For the 26- to 40-year-old workers who, in many cases, will form the core of the next-generation leadership, the organization would value highest the capabilities that enable major responsibility for the organization’s operations, strategy and overall performance. Those capabilities for that age group include project management as the highest skill and expertise, followed by strategy and strategic thinking, and specialized expertise. The remaining responses, in order, were for team/ collaboration, systems thinking and analysis, general management skills, knowledge management, entrepreneurial, international experience and analytics/modeling.

Top future technology investments

The top priority for future technology investment to support performance improvement for the 25-year-old worker or younger will be collaboration tools. That is consistent with organizational views that collaborative work will be the most valuable type of future work and that collaborative skills will be the most highly valued skill set of the younger worker. Technology investments will also be directed toward enabling improved communication, information access and mobile work through enhanced e-mail, search and portals infrastructure, virtual workspace tools and information processing tools for visualization, expertise location and business intelligence.

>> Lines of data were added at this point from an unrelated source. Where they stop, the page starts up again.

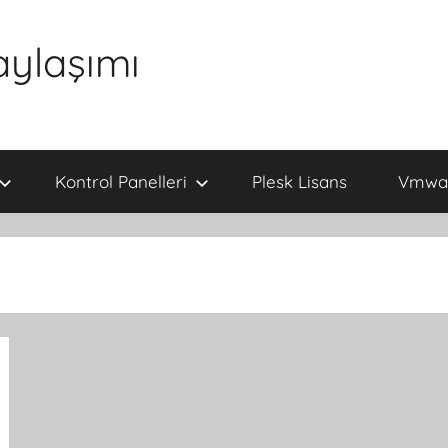
aylaşımı
Kontrol Panelleri
Plesk Lisans
Vmwar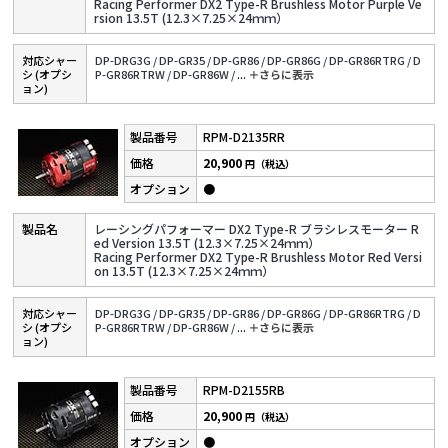
Racing Performer DX2 Type-R Brushless Motor Purple Ve
rsion 13.5T (12.3×7.25×24ｍｍ）
対応シャー
DP-DRG3G /
DP-GR35 /
DP-GR86 /
DP-GR86G /
DP-GR86RTRG /
D
シ (オプシ
P-GR86RTRW /
DP-GR86W /
...
＋さらに表⽰
ョン)
RPM-D2135RR
20,900
円（税込）
●
レーシングパフォーマー DX2 Type-R ブラシレスモーター R
ed Version 13.5T (12.3×7.25×24ｍｍ）
Racing Performer DX2 Type-R Brushless Motor Red Versi
on 13.5T (12.3×7.25×24ｍｍ）
対応シャー
DP-DRG3G /
DP-GR35 /
DP-GR86 /
DP-GR86G /
DP-GR86RTRG /
D
シ (オプシ
P-GR86RTRW /
DP-GR86W /
...
＋さらに表⽰
ョン)
RPM-D2155RB
20,900
円（税込）
●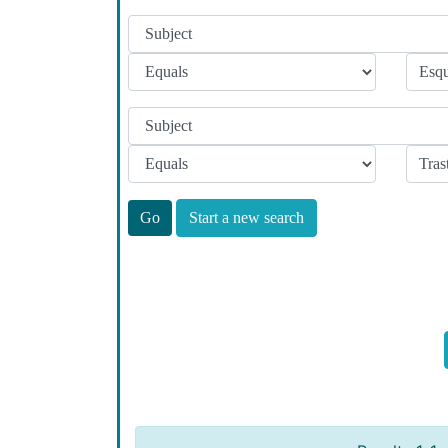
Start a new search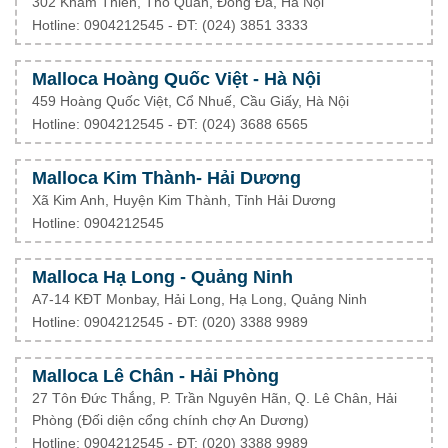
302 Khâm Thiên, Thổ Quan, Đống Đa, Hà Nội
Hotline: 0904212545 - ĐT: (024) 3851 3333
Malloca Hoàng Quốc Việt - Hà Nội
459 Hoàng Quốc Việt, Cổ Nhuế, Cầu Giấy, Hà Nội
Hotline: 0904212545 - ĐT: (024) 3688 6565
Malloca Kim Thành- Hải Dương
Xã Kim Anh, Huyện Kim Thành, Tỉnh Hải Dương
Hotline: 0904212545
Malloca Hạ Long - Quảng Ninh
A7-14 KĐT Monbay, Hải Long, Hạ Long, Quảng Ninh
Hotline: 0904212545 - ĐT: (020) 3388 9989
Malloca Lê Chân - Hải Phòng
27 Tôn Đức Thắng, P. Trần Nguyên Hãn, Q. Lê Chân, Hải
Phòng (Đối diện cổng chính chợ An Dương)
Hotline: 0904212545 - ĐT: (020) 3388 9989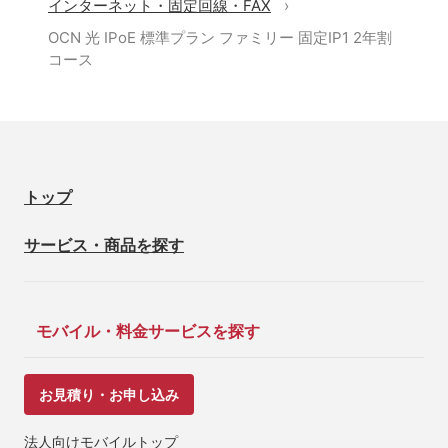
インターネット・固定回線・FAX
OCN 光 IPoE 標準プラン ファミリー 固定IP1 2年割
コース
トップ
サービス・商品を探す
モバイル・料金サービスを探す
お見積り・お申し込み
法人向けモバイルトップ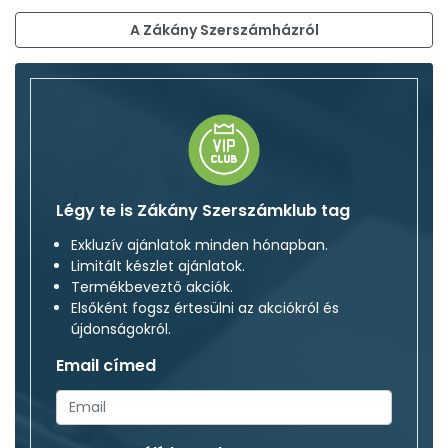
A Zákány Szerszámházról
Légy te is Zákány Szerszámklub tag
Exkluzív ajánlatok minden hónapban.
Limitált készlet ajánlatok.
Termékbeveztő akciók.
Elsőként fogsz értesülni az akciókról és
újdonságokról.
Email címed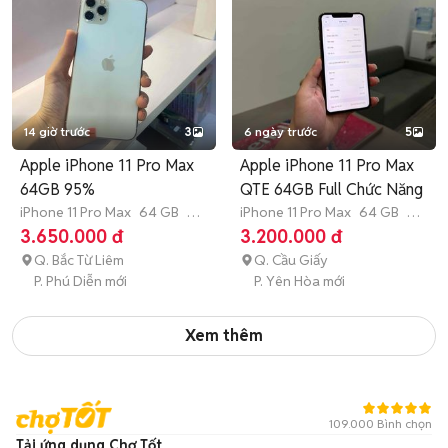
14 giờ trước
3
6 ngày trước
5
Apple iPhone 11 Pro Max
Apple iPhone 11 Pro Max
64GB 95%
QTE 64GB Full Chức Năng
iPhone 11 Pro Max
64 GB
4-
iPhone 11 Pro Max
64 GB
7-
6 tháng
12 tháng
3.650.000 đ
3.200.000 đ
Q. Bắc Từ Liêm
Q. Cầu Giấy
P. Phú Diễn mới
P. Yên Hòa mới
Xem thêm
109.000 Bình chọn
Tải ứng dụng Chợ Tốt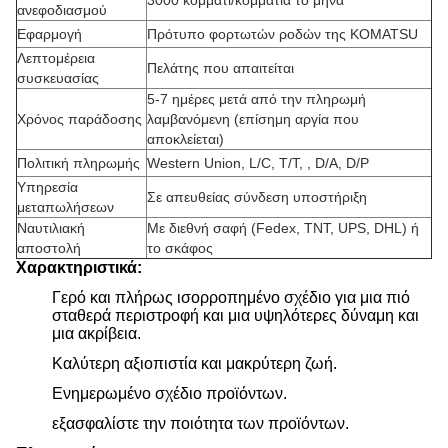
3000 κομμάτι/κομμάτια το μήνα
ανεφοδιασμού
Εφαρμογή
Πρότυπο φορτωτών ροδών της KOMATSU
Λεπτομέρεια
Πελάτης που απαιτείται
συσκευασίας
5-7 ημέρες μετά από την πληρωμή
Χρόνος παράδοσης
λαμβανόμενη (επίσημη αργία που
αποκλείεται)
Πολιτική πληρωμής
Western Union, L/C, T/T, , D/A, D/P
Υπηρεσία
Σε απευθείας σύνδεση υποστήριξη
μεταπωλήσεων
Ναυτιλιακή
Με διεθνή σαφή
(
Fedex, TNT, UPS, DHL
)
ή
αποστολή
το σκάφος
Χαρακτηριστικά:
Γερό και πλήρως ισορροπημένο σχέδιο για μια πιό
σταθερά περιστροφή και μια υψηλότερες δύναμη και
μια ακρίβεια.
Καλύτερη αξιοπιστία και μακρύτερη ζωή.
Ενημερωμένο σχέδιο προϊόντων.
εξασφαλίστε την ποιότητα των προϊόντων.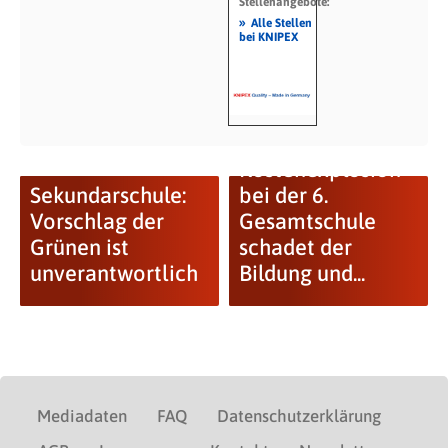
Stellenangebote:
»
Alle Stellen
bei KNIPEX
FDP:
Kostenexplosion
Sekundarschule:
bei der 6.
Vorschlag der
Gesamtschule
Grünen ist
schadet der
unverantwortlich
Bildung und...
Mediadaten
FAQ
Datenschutzerklärung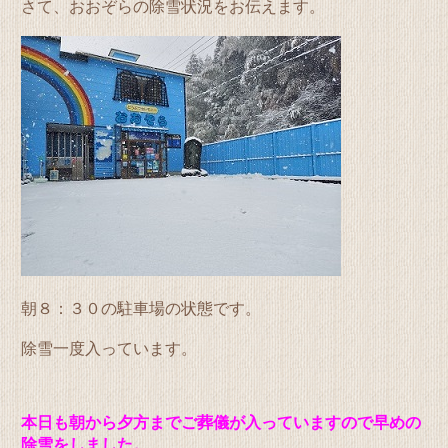
さて、おおぞらの除雪状況をお伝えます。
朝８：３０の駐車場の状態です。
除雪一度入っています。
本日も朝から夕方までご葬儀が入っていますので早めの
除雪をしました。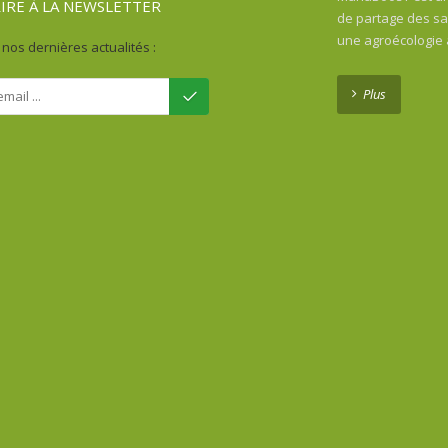
RIRE À LA NEWSLETTER
de partage des sav
une agroécologie
nos dernières actualités :
Plus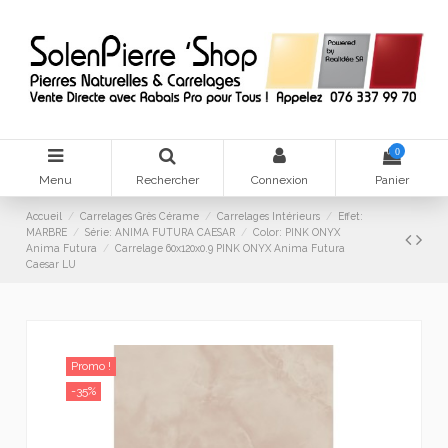
0
Menu
Rechercher
Connexion
Panier
Accueil
Carrelages Grès Cérame
Carrelages Intérieurs
Effet:
MARBRE
Série: ANIMA FUTURA CAESAR
Color: PINK ONYX
Anima Futura
Carrelage 60x120x0.9 PINK ONYX Anima Futura
Caesar LU
Promo !
-35%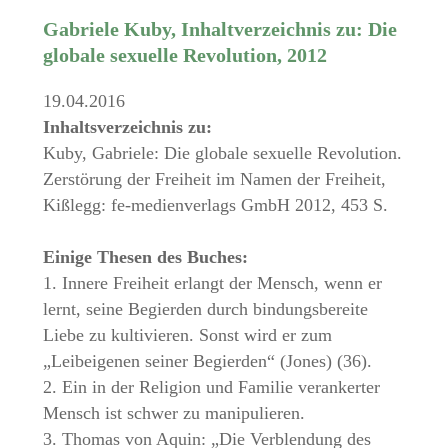
Gabriele Kuby, Inhaltverzeichnis zu: Die
globale sexuelle Revolution, 2012
19.04.2016
Inhaltsverzeichnis zu:
Kuby, Gabriele: Die globale sexuelle Revolution.
Zerstörung der Freiheit im Namen der Freiheit,
Kißlegg: fe-medienverlags GmbH 2012, 453 S.
Einige Thesen des Buches:
1. Innere Freiheit erlangt der Mensch, wenn er
lernt, seine Begierden durch bindungsbereite
Liebe zu kultivieren. Sonst wird er zum
„Leibeigenen seiner Begierden“ (Jones) (36).
2. Ein in der Religion und Familie verankerter
Mensch ist schwer zu manipulieren.
3. Thomas von Aquin: „Die Verblendung des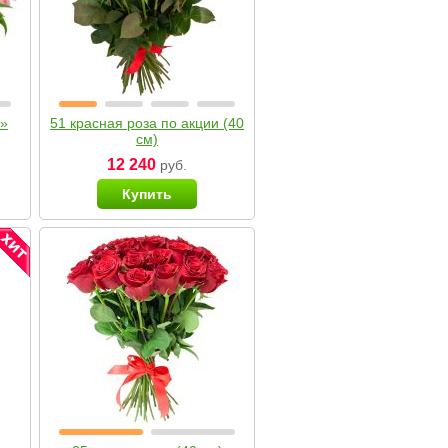
я»
51 красная роза по акции (40
см)
12 240
руб.
Купить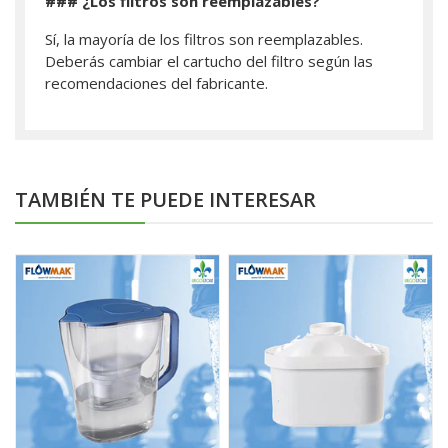
### ¿Los filtros son reemplazables?
Sí, la mayoría de los filtros son reemplazables.
Deberás cambiar el cartucho del filtro según las
recomendaciones del fabricante.
TAMBIÉN TE PUEDE INTERESAR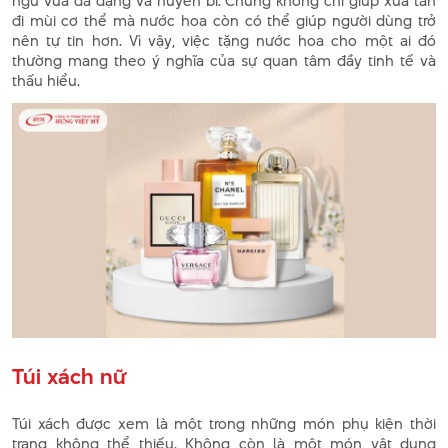
ngữ vừa đa dạng và huyền bí. Chúng không chỉ giúp xua tan
đi mùi cơ thể mà nước hoa còn có thể giúp người dùng trở
nên tự tin hơn. Vì vậy, việc tặng nước hoa cho một ai đó
thường mang theo ý nghĩa của sự quan tâm đầy tinh tế và
thấu hiểu.
Túi xách nữ
Túi xách được xem là một trong những món phụ kiện thời
trang không thể thiếu. Không còn là một món vật dụng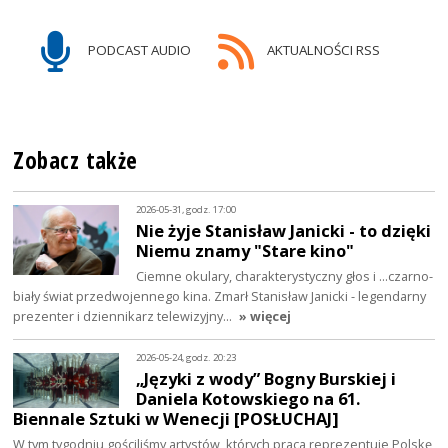
PODCAST AUDIO
AKTUALNOŚCI RSS
Zobacz także
2026-05-31, godz. 17:00
Nie żyje Stanisław Janicki - to dzięki
Niemu znamy "Stare kino"
Ciemne okulary, charakterystyczny głos i ...czarno-
biały świat przedwojennego kina. Zmarł Stanisław Janicki - legendarny
prezenter i dziennikarz telewizyjny…
» więcej
2026-05-24, godz. 20:23
„Języki z wody” Bogny Burskiej i
Daniela Kotowskiego na 61.
Biennale Sztuki w Wenecji [POSŁUCHAJ]
W tym tygodniu gościliśmy artystów, których praca reprezentuje Polskę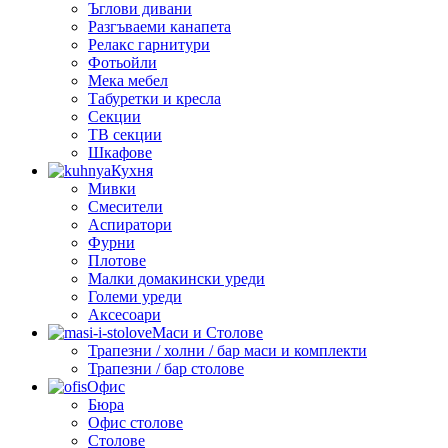
Ъглови дивани
Разгъваеми канапета
Релакс гарнитури
Фотьойли
Мека мебел
Табуретки и кресла
Секции
ТВ секции
Шкафове
Кухня
Мивки
Смесители
Аспиратори
Фурни
Плотове
Малки домакински уреди
Големи уреди
Аксесоари
Маси и Столове
Трапезни / холни / бар маси и комплекти
Трапезни / бар столове
Офис
Бюра
Офис столове
Столове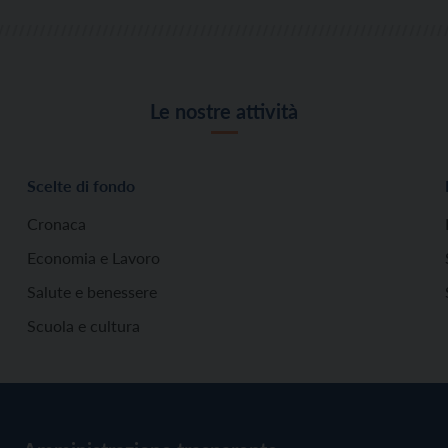
Le nostre attività
Scelte di fondo
Cronaca
Economia e Lavoro
Salute e benessere
Scuola e cultura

For the 26- to 40-year-old workers, the top technology investment priorities will also go toward collaboration and e-mail, search and portals infrastructure. The second tier of technology investments for the older workers, however, would be to enable better decision-making and leadership support through content analysis and sense-making tools and business intelligence capabilities. For both age groups, intelligent agent software and machine learning tools received little interest as technology investments by the survey organizations, even though ongoing update/enhancement of worker skills was projected to be a continuing challenge over the next 10 to 12 years.

Eco/green impact on knowledge work

As the eco/green movement continues to gain momentum and visibility in society, organizations are presenting a mixed view of what the major impact will likely be on the workplace over the next 10 to 12 years. The top two survey responses were a tie between two different potential impacts. Organizations believe one implication will be a significant expansion and support of virtual work, which reinforces the era of mobile work and the adoption of technology that enables work anywhere. On the other hand, an equal number of organizations foresee and expect little or no change from the current situation in the workplace, which reflects the realities of resistance to change and the requirement by some organizations of a physical presence in the workplace.

In a somewhat surprising rating, the professionals and executives who took the survey anticipated little or no increase in car-pooling and public transportation as a result of the eco/green movement.

Who took the survey?

One hundred and twenty-five professionals and executives participated in the survey, which was conducted in mid-2008. Three-quarters of the respondents were from North America and one-quarter from Europe and South America. The survey group was highly senior with almost half consisting of executives and directors/managers. A wide range of organizational sizes were represented with more than one-third reporting 25,000 or more employees. Approximately two-thirds were from business and one-third from government organizations. The 35-part questionnaire was developed through interviews with KM thought leaders, KM publishers, academic leaders, business/government professionals and survey design experts.